After the Eagles brought Gates in on July 30 he spent most of his time in training camp playing guard prompting many to question if the veteran is prepared for work in the pivot even though 1,848 of his 2,389 career NFL snaps have been at OC.
“They've been repping me at the inside three [positions] all camp,” Gates said. “I've been doing that the whole time so it's been my job the last three years, playing inside three so I always stay ready for no matter what."
Gates hasn’t gotten the opportunity to work with quarterback Jalen Hurts either but doesn’t foresee that as any kind of problem.
“I haven't gotten to work with Jalen yet snapping and stuff but quarterbacks like the ball right in their chest so I don't think it matters who it is,” Gates assessed. “They just like it so they [can] keep their eyes downfield and do their job."

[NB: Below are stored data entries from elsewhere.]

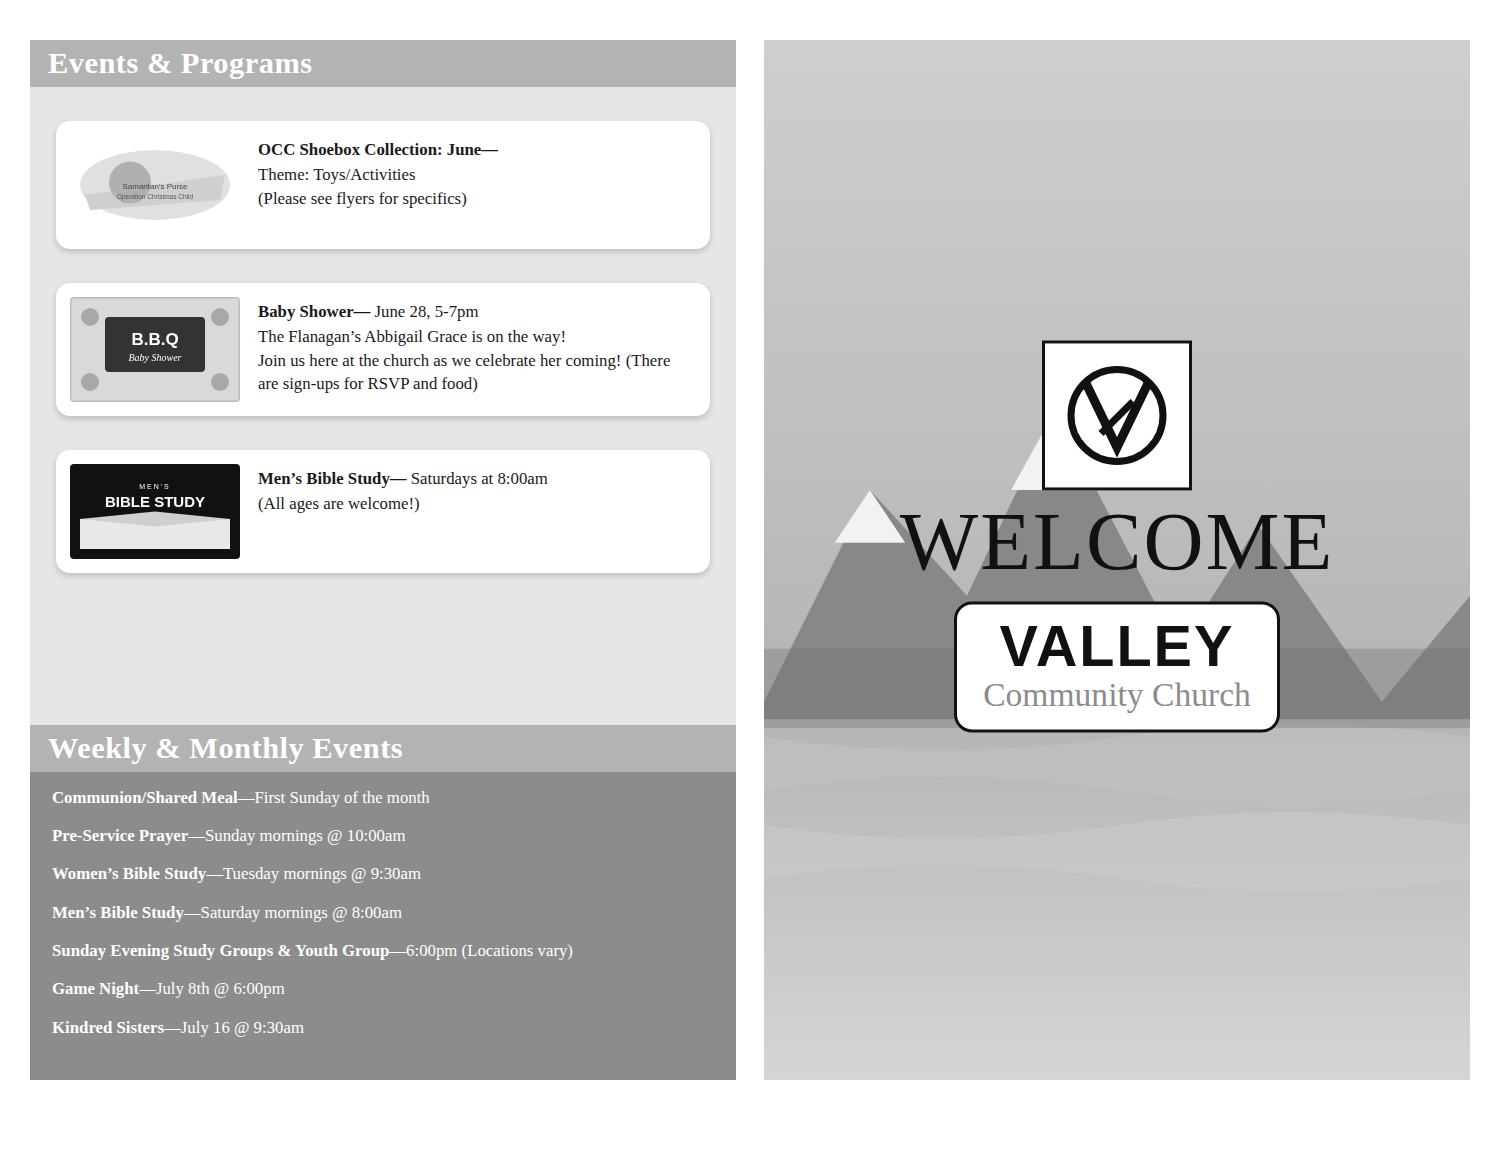Events & Programs
OCC Shoebox Collection: June—
Theme: Toys/Activities
(Please see flyers for specifics)
Baby Shower— June 28, 5-7pm
The Flanagan’s Abbigail Grace is on the way!
Join us here at the church as we celebrate her coming! (There are sign-ups for RSVP and food)
Men’s Bible Study— Saturdays at 8:00am
(All ages are welcome!)
Weekly & Monthly Events
Communion/Shared Meal
—First Sunday of the month
Pre-Service Prayer
—Sunday mornings @ 10:00am
Women’s Bible Study
—Tuesday mornings @ 9:30am
Men’s Bible Study
—Saturday mornings @ 8:00am
Sunday Evening Study Groups & Youth Group
—6:00pm (Locations vary)
Game Night
—July 8th @ 6:00pm
Kindred Sisters
—July 16 @ 9:30am
WELCOME
VALLEY
Community Church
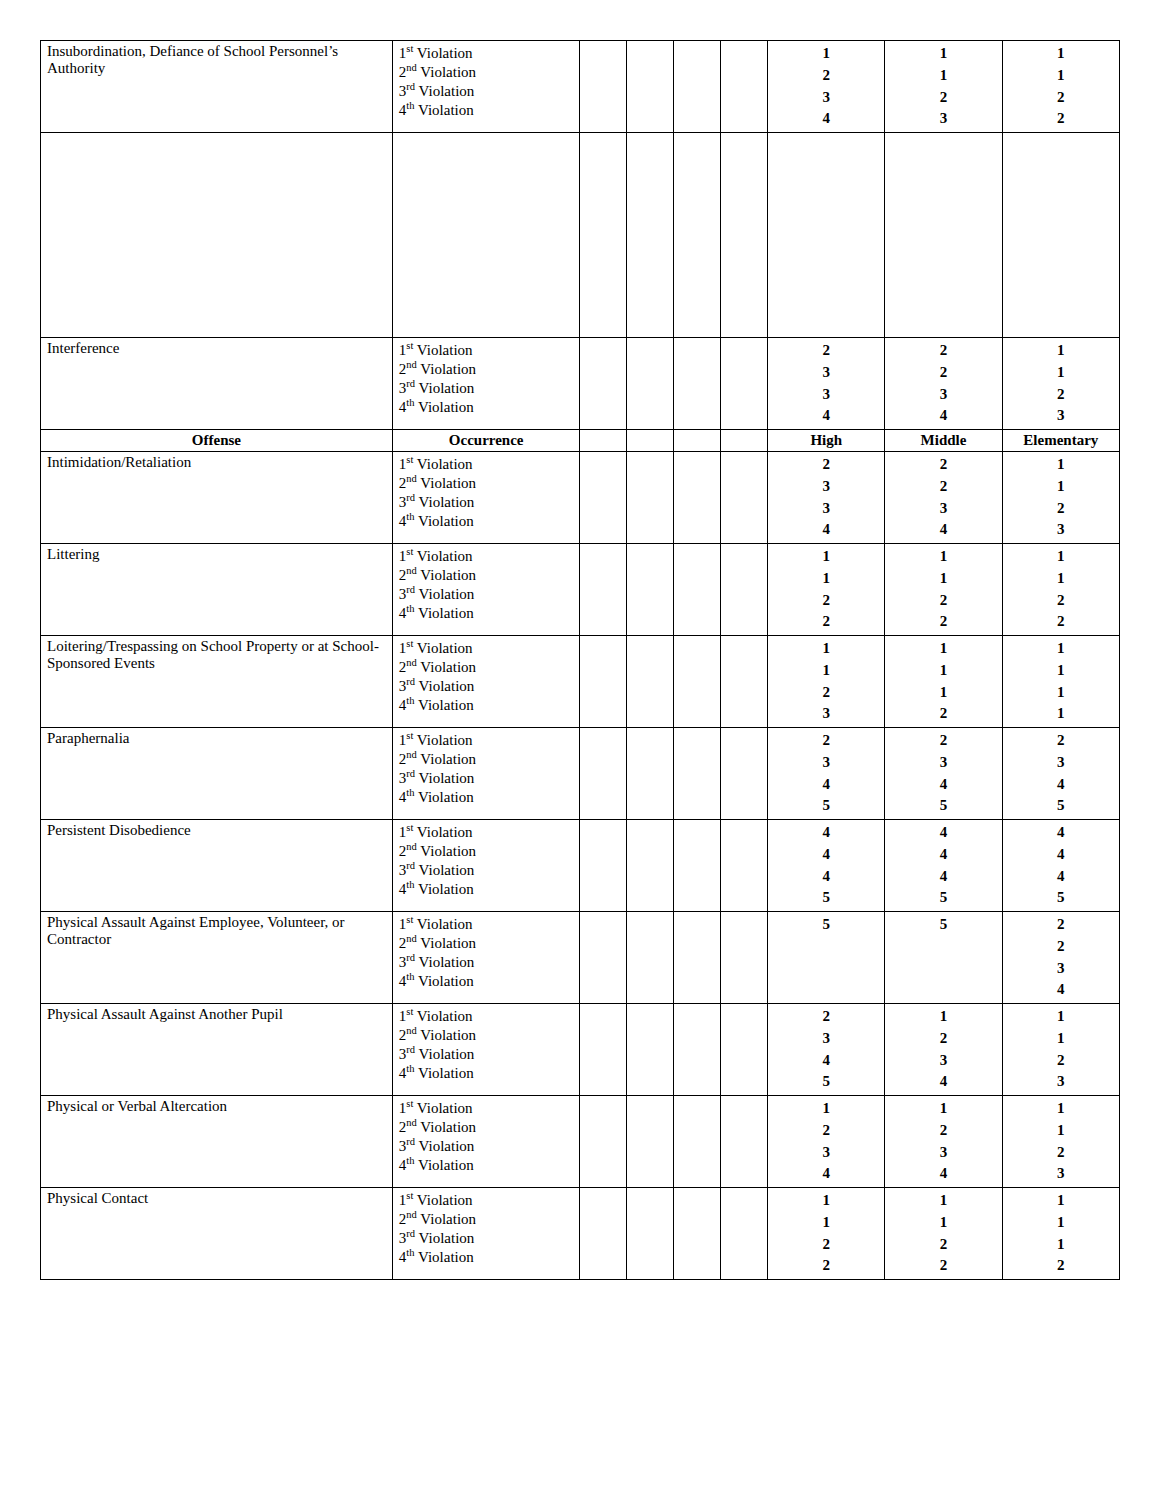| Insubordination, Defiance of School Personnel’s Authority | 1 st Violation 2 nd Violation 3 rd Violation 4 th Violation | | | | | 1 2 3 4 | 1 1 2 3 | 1 1 2 2 |
| Interference | 1 st Violation 2 nd Violation 3 rd Violation 4 th Violation | | | | | 2 3 3 4 | 2 2 3 4 | 1 1 2 3 |
| Offense | Occurrence | | | | | High | Middle | Elementary |
| Intimidation/Retaliation | 1 st Violation 2 nd Violation 3 rd Violation 4 th Violation | | | | | 2 3 3 4 | 2 2 3 4 | 1 1 2 3 |
| Littering | 1 st Violation 2 nd Violation 3 rd Violation 4 th Violation | | | | | 1 1 2 2 | 1 1 2 2 | 1 1 2 2 |
| Loitering/Trespassing on School Property or at School-Sponsored Events | 1 st Violation 2 nd Violation 3 rd Violation 4 th Violation | | | | | 1 1 2 3 | 1 1 1 2 | 1 1 1 1 |
| Paraphernalia | 1 st Violation 2 nd Violation 3 rd Violation 4 th Violation | | | | | 2 3 4 5 | 2 3 4 5 | 2 3 4 5 |
| Persistent Disobedience | 1 st Violation 2 nd Violation 3 rd Violation 4 th Violation | | | | | 4 4 4 5 | 4 4 4 5 | 4 4 4 5 |
| Physical Assault Against Employee, Volunteer, or Contractor | 1 st Violation 2 nd Violation 3 rd Violation 4 th Violation | | | | | 5 | 5 | 2 2 3 4 |
| Physical Assault Against Another Pupil | 1 st Violation 2 nd Violation 3 rd Violation 4 th Violation | | | | | 2 3 4 5 | 1 2 3 4 | 1 1 2 3 |
| Physical or Verbal Altercation | 1 st Violation 2 nd Violation 3 rd Violation 4 th Violation | | | | | 1 2 3 4 | 1 2 3 4 | 1 1 2 3 |
| Physical Contact | 1 st Violation 2 nd Violation 3 rd Violation 4 th Violation | | | | | 1 1 2 2 | 1 1 2 2 | 1 1 1 2 |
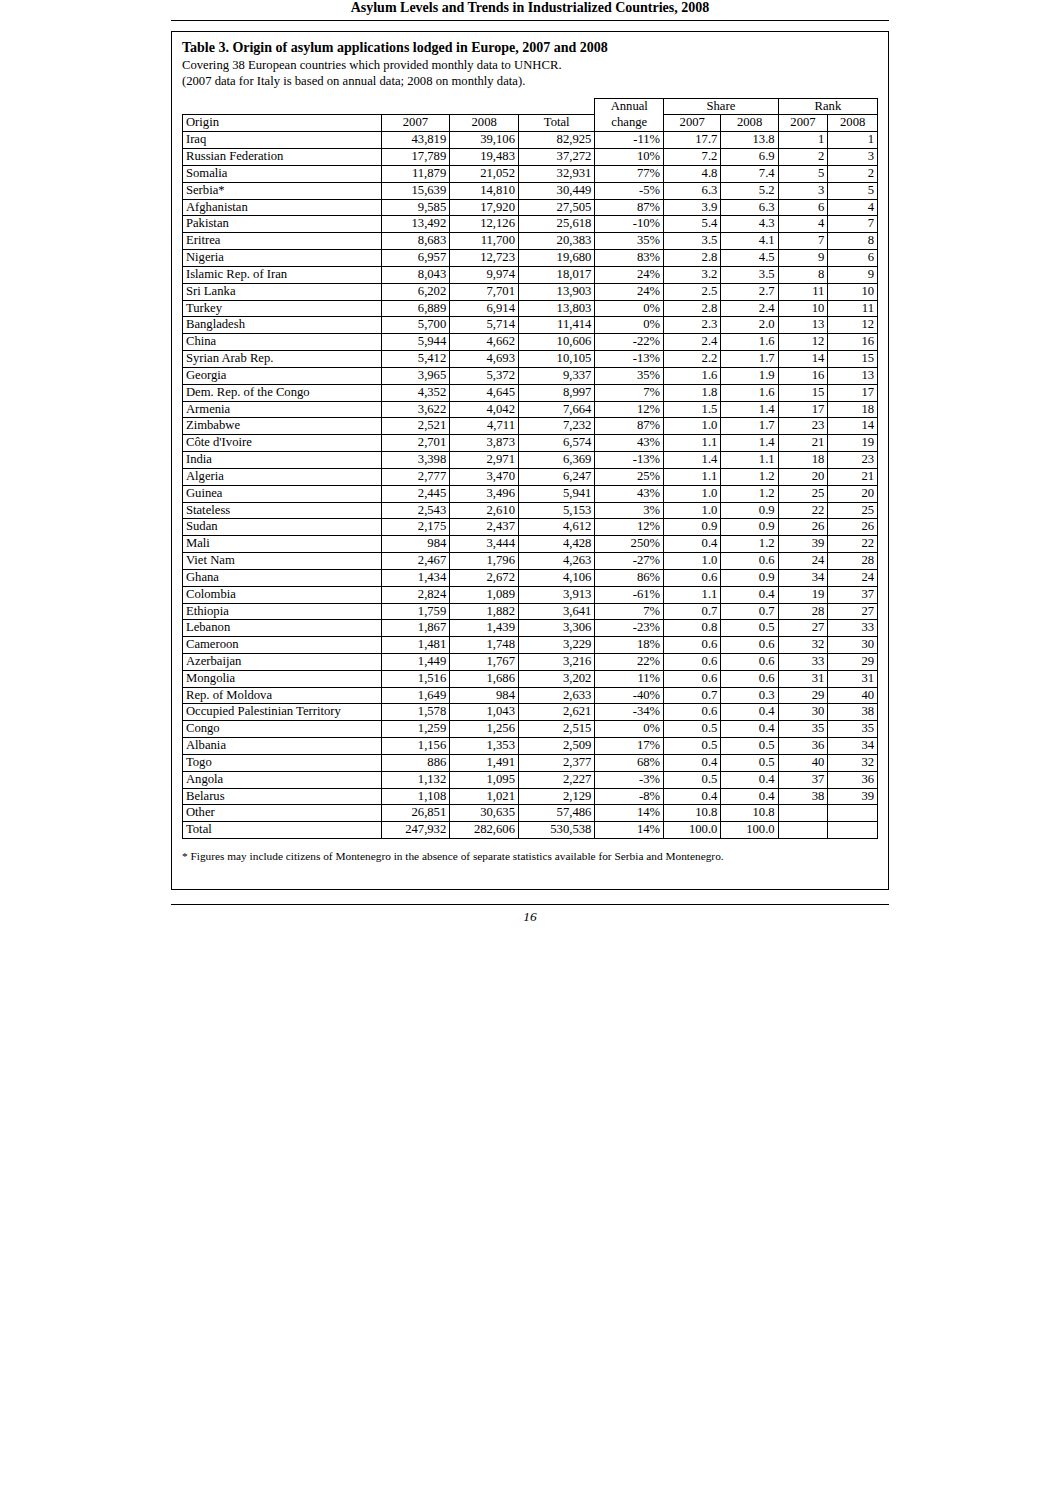Asylum Levels and Trends in Industrialized Countries, 2008
Table 3. Origin of asylum applications lodged in Europe, 2007 and 2008
Covering 38 European countries which provided monthly data to UNHCR.
(2007 data for Italy is based on annual data; 2008 on monthly data).
| | | | | Annual | Share | Rank |
| Origin | 2007 | 2008 | Total | change | 2007 | 2008 | 2007 | 2008 |
| Iraq | 43,819 | 39,106 | 82,925 | -11% | 17.7 | 13.8 | 1 | 1 |
| Russian Federation | 17,789 | 19,483 | 37,272 | 10% | 7.2 | 6.9 | 2 | 3 |
| Somalia | 11,879 | 21,052 | 32,931 | 77% | 4.8 | 7.4 | 5 | 2 |
| Serbia* | 15,639 | 14,810 | 30,449 | -5% | 6.3 | 5.2 | 3 | 5 |
| Afghanistan | 9,585 | 17,920 | 27,505 | 87% | 3.9 | 6.3 | 6 | 4 |
| Pakistan | 13,492 | 12,126 | 25,618 | -10% | 5.4 | 4.3 | 4 | 7 |
| Eritrea | 8,683 | 11,700 | 20,383 | 35% | 3.5 | 4.1 | 7 | 8 |
| Nigeria | 6,957 | 12,723 | 19,680 | 83% | 2.8 | 4.5 | 9 | 6 |
| Islamic Rep. of Iran | 8,043 | 9,974 | 18,017 | 24% | 3.2 | 3.5 | 8 | 9 |
| Sri Lanka | 6,202 | 7,701 | 13,903 | 24% | 2.5 | 2.7 | 11 | 10 |
| Turkey | 6,889 | 6,914 | 13,803 | 0% | 2.8 | 2.4 | 10 | 11 |
| Bangladesh | 5,700 | 5,714 | 11,414 | 0% | 2.3 | 2.0 | 13 | 12 |
| China | 5,944 | 4,662 | 10,606 | -22% | 2.4 | 1.6 | 12 | 16 |
| Syrian Arab Rep. | 5,412 | 4,693 | 10,105 | -13% | 2.2 | 1.7 | 14 | 15 |
| Georgia | 3,965 | 5,372 | 9,337 | 35% | 1.6 | 1.9 | 16 | 13 |
| Dem. Rep. of the Congo | 4,352 | 4,645 | 8,997 | 7% | 1.8 | 1.6 | 15 | 17 |
| Armenia | 3,622 | 4,042 | 7,664 | 12% | 1.5 | 1.4 | 17 | 18 |
| Zimbabwe | 2,521 | 4,711 | 7,232 | 87% | 1.0 | 1.7 | 23 | 14 |
| Côte d'Ivoire | 2,701 | 3,873 | 6,574 | 43% | 1.1 | 1.4 | 21 | 19 |
| India | 3,398 | 2,971 | 6,369 | -13% | 1.4 | 1.1 | 18 | 23 |
| Algeria | 2,777 | 3,470 | 6,247 | 25% | 1.1 | 1.2 | 20 | 21 |
| Guinea | 2,445 | 3,496 | 5,941 | 43% | 1.0 | 1.2 | 25 | 20 |
| Stateless | 2,543 | 2,610 | 5,153 | 3% | 1.0 | 0.9 | 22 | 25 |
| Sudan | 2,175 | 2,437 | 4,612 | 12% | 0.9 | 0.9 | 26 | 26 |
| Mali | 984 | 3,444 | 4,428 | 250% | 0.4 | 1.2 | 39 | 22 |
| Viet Nam | 2,467 | 1,796 | 4,263 | -27% | 1.0 | 0.6 | 24 | 28 |
| Ghana | 1,434 | 2,672 | 4,106 | 86% | 0.6 | 0.9 | 34 | 24 |
| Colombia | 2,824 | 1,089 | 3,913 | -61% | 1.1 | 0.4 | 19 | 37 |
| Ethiopia | 1,759 | 1,882 | 3,641 | 7% | 0.7 | 0.7 | 28 | 27 |
| Lebanon | 1,867 | 1,439 | 3,306 | -23% | 0.8 | 0.5 | 27 | 33 |
| Cameroon | 1,481 | 1,748 | 3,229 | 18% | 0.6 | 0.6 | 32 | 30 |
| Azerbaijan | 1,449 | 1,767 | 3,216 | 22% | 0.6 | 0.6 | 33 | 29 |
| Mongolia | 1,516 | 1,686 | 3,202 | 11% | 0.6 | 0.6 | 31 | 31 |
| Rep. of Moldova | 1,649 | 984 | 2,633 | -40% | 0.7 | 0.3 | 29 | 40 |
| Occupied Palestinian Territory | 1,578 | 1,043 | 2,621 | -34% | 0.6 | 0.4 | 30 | 38 |
| Congo | 1,259 | 1,256 | 2,515 | 0% | 0.5 | 0.4 | 35 | 35 |
| Albania | 1,156 | 1,353 | 2,509 | 17% | 0.5 | 0.5 | 36 | 34 |
| Togo | 886 | 1,491 | 2,377 | 68% | 0.4 | 0.5 | 40 | 32 |
| Angola | 1,132 | 1,095 | 2,227 | -3% | 0.5 | 0.4 | 37 | 36 |
| Belarus | 1,108 | 1,021 | 2,129 | -8% | 0.4 | 0.4 | 38 | 39 |
| Other | 26,851 | 30,635 | 57,486 | 14% | 10.8 | 10.8 | | |
| Total | 247,932 | 282,606 | 530,538 | 14% | 100.0 | 100.0 | | |
* Figures may include citizens of Montenegro in the absence of separate statistics available for Serbia and Montenegro.
16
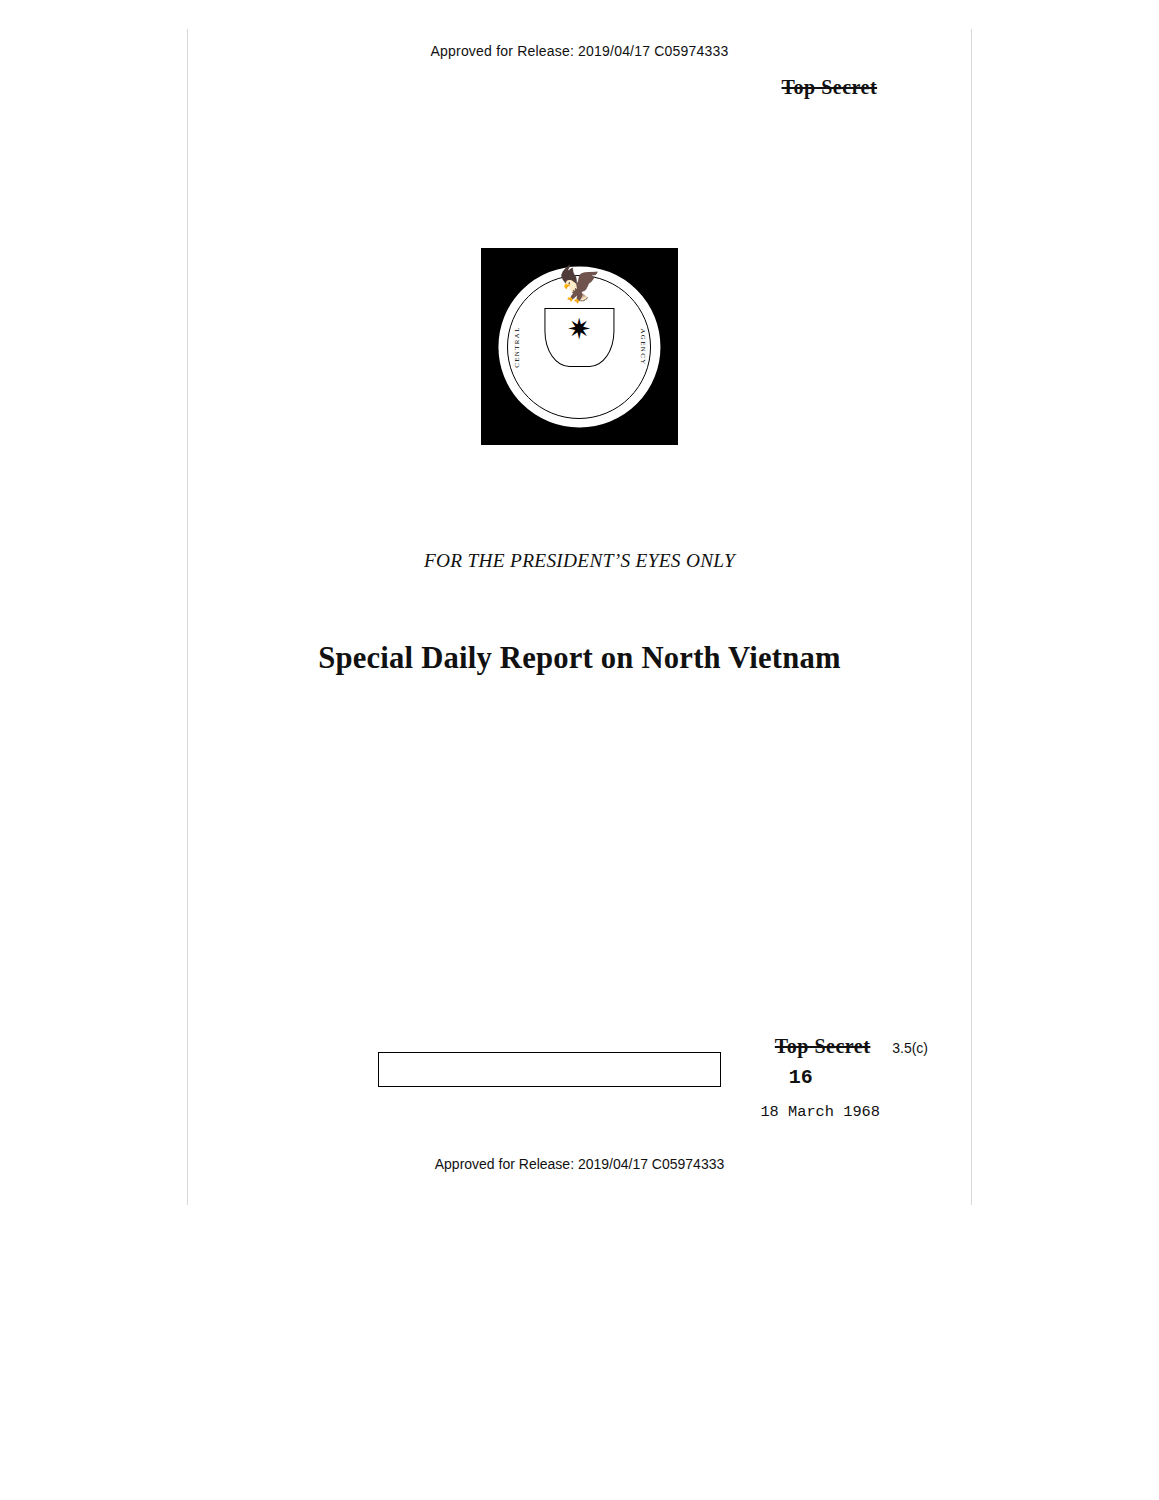Approved for Release: 2019/04/17 C05974333
Top Secret
INTELLIGENCE
CENTRAL
AGENCY
🦅
✷
UNITED STATES OF AMERICA
FOR THE PRESIDENT’S EYES ONLY
Special Daily Report on North Vietnam
Top Secret
3.5(c)
16
18 March 1968
Approved for Release: 2019/04/17 C05974333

If Gates seems non-plussed about his backup interior role on game day, that’s because it’s second nature to him.
The Eagles’ plan to let Toth and McMahon handle the backup reps during training camp was about evaluating their ability to do it vs. the demonstrated performance of understanding Gates could do it based on his prior NFL experience.
“When I wasn't getting reps in camp at center as much as I've been getting [I was] just working on [snaps],” Gates said. “It's something I know that's a part of my job. What's keeping me around is working on that inside three so I gotta do as much as I can."